Gli orfani di ieri e di oggi

«Presso di te l’orfano trova misericordia» (Os 14,4). La vicenda profetica di Osea, al pari degli altri profeti, si muove in un’ambivalenza: gli entusiasmi del popolo, le sue ribellioni e gli interventi di Dio che vogliono provocare il ritorno a Lui con tutto il cuore. Il popolo di Israele si dimena continuamente tra l’amore fedele a Jahwé e l’attrazione costante, illusoria e perniciosa degli idoli. La vita matrimoniale di Osea si ispira all’amore di Jahwé che, nonostante tutto, accoglie sempre il popolo fedifrago come fosse una prostituta, lo riconduce sulla retta vita e gli suggerisce parole adatte da adoperare nella sua preghiera. Uno dei passaggi evidenziato dai suggerimenti, fa riferimento agli orfani che trovano misericordia presso Dio.
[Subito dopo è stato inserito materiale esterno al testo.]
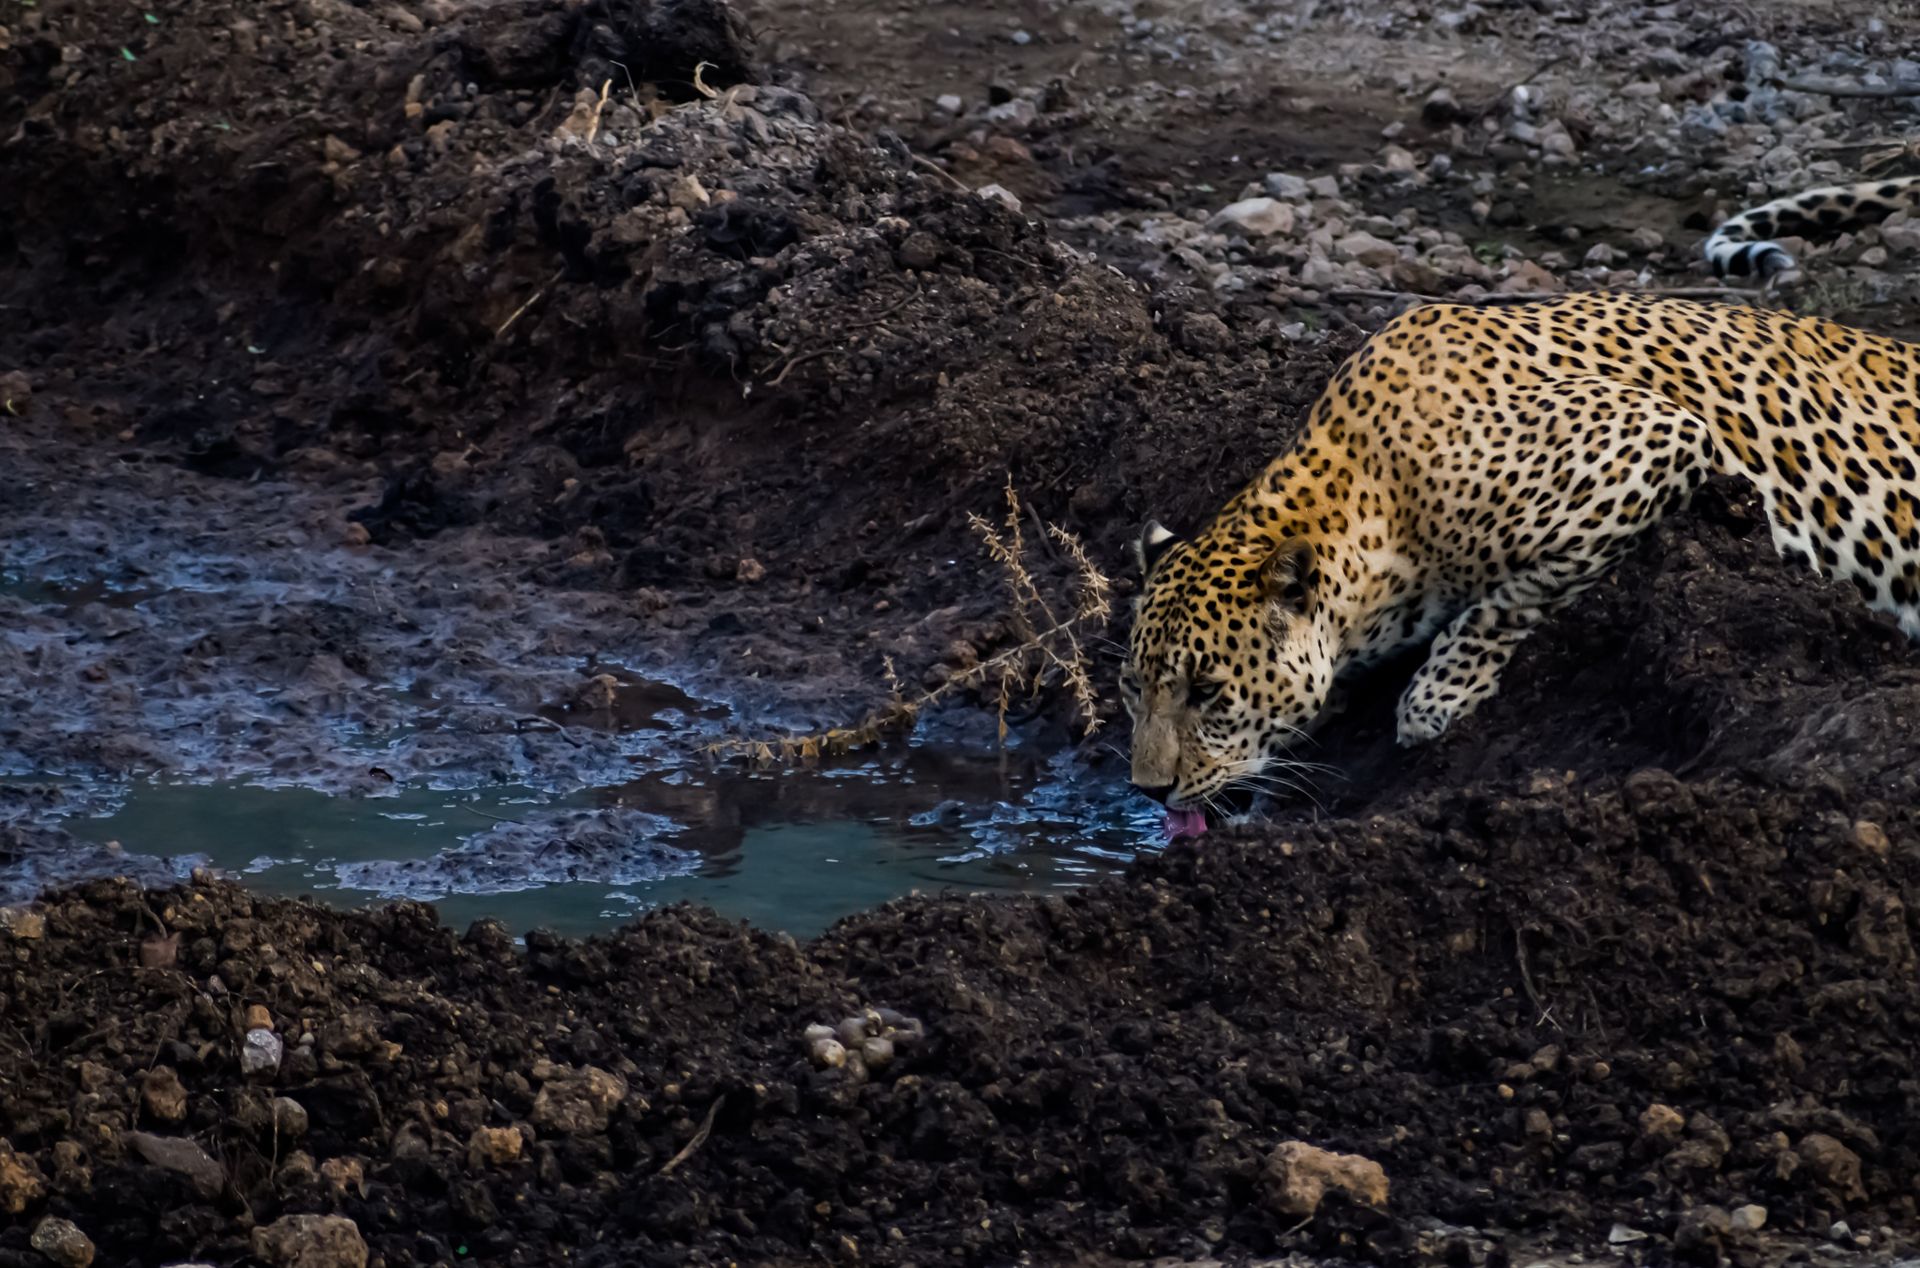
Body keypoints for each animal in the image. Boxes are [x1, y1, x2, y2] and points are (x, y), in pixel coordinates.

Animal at [1122, 291, 1920, 833]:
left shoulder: (1651, 438)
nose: (1146, 791)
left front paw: (1436, 698)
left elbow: (1512, 595)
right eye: (1136, 688)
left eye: (1207, 693)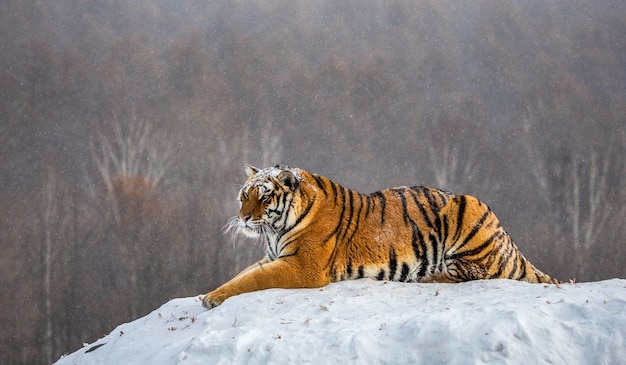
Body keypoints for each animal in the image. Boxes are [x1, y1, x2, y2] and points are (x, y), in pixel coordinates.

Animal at [202, 164, 560, 308]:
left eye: (263, 198)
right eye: (244, 195)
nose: (243, 218)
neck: (275, 232)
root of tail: (510, 242)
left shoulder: (303, 266)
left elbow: (254, 279)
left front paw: (212, 298)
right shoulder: (274, 256)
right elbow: (245, 273)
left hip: (468, 212)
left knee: (475, 273)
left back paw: (426, 277)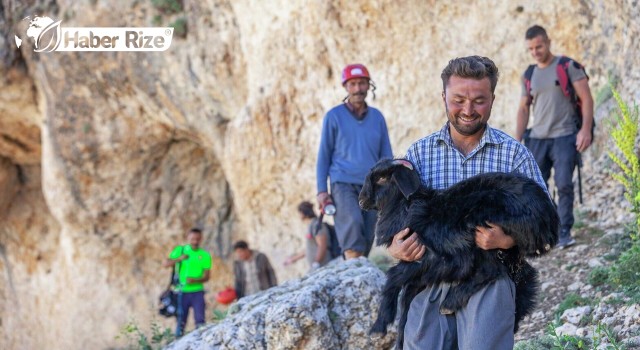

Questa categoria, insieme agli stranieri ed alle vedove, secondo la Legge di Mosè godeva di una particolare predilezione da parte del Signore. La storia dell’umanità é ricca della presenza degli orfani sia tradizionali, per la morte dei genitori, che moderni, vittime del disfacimento della famiglia e situazioni analoghe. Anticamente strutture come orfanotrofi, brefotrofi e simili si prendevano cura di essi. La Chiesa è stata sempre in prima linea con le sue istituzioni caritative, Congregazioni ed Istituti religiosi per accogliere ed assistere. In Italia, a seguito della moderna legislazione è sembrato come se con un colpo di spugna si cancellasse persino il nome ai numerosi orfanotrofi che operavano su tutto il territorio. Le Comunità religiose dedite a questo servizio, si sono adeguate ai nuovi parametri imposti e tante, inesorabilmente, hanno chiuso i battenti. La variazione di tipologia ha limitato il numero di ragazzi e ragazze nell’orbita assistenziale, ritenuta superata. Le Case di accoglienza, case-famiglia e tipologie similari hanno preso il posto degli antichi orfanotrofi, corredate da nuovi standard e professionalità laicali. Ciò è accaduto anche nelle nostre strutture. Si lavora insieme religiosi e laici per una carità che si colora sempre di misericordia. P. Angelo Sardone.